*** Opening Records provided ***
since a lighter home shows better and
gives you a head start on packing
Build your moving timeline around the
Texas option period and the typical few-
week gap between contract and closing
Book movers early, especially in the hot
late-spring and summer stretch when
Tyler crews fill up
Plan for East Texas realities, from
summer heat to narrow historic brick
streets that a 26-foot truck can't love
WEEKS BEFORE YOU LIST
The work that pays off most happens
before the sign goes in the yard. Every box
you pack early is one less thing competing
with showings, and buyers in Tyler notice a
*** Closing Records provided ***
Your assignment:
Identify every line in the listing above that contains the word "Texas", matching case exactly, and copy each of those lines in full.

Solved problem:
Texas option period and the typical few-
Plan for East Texas realities, from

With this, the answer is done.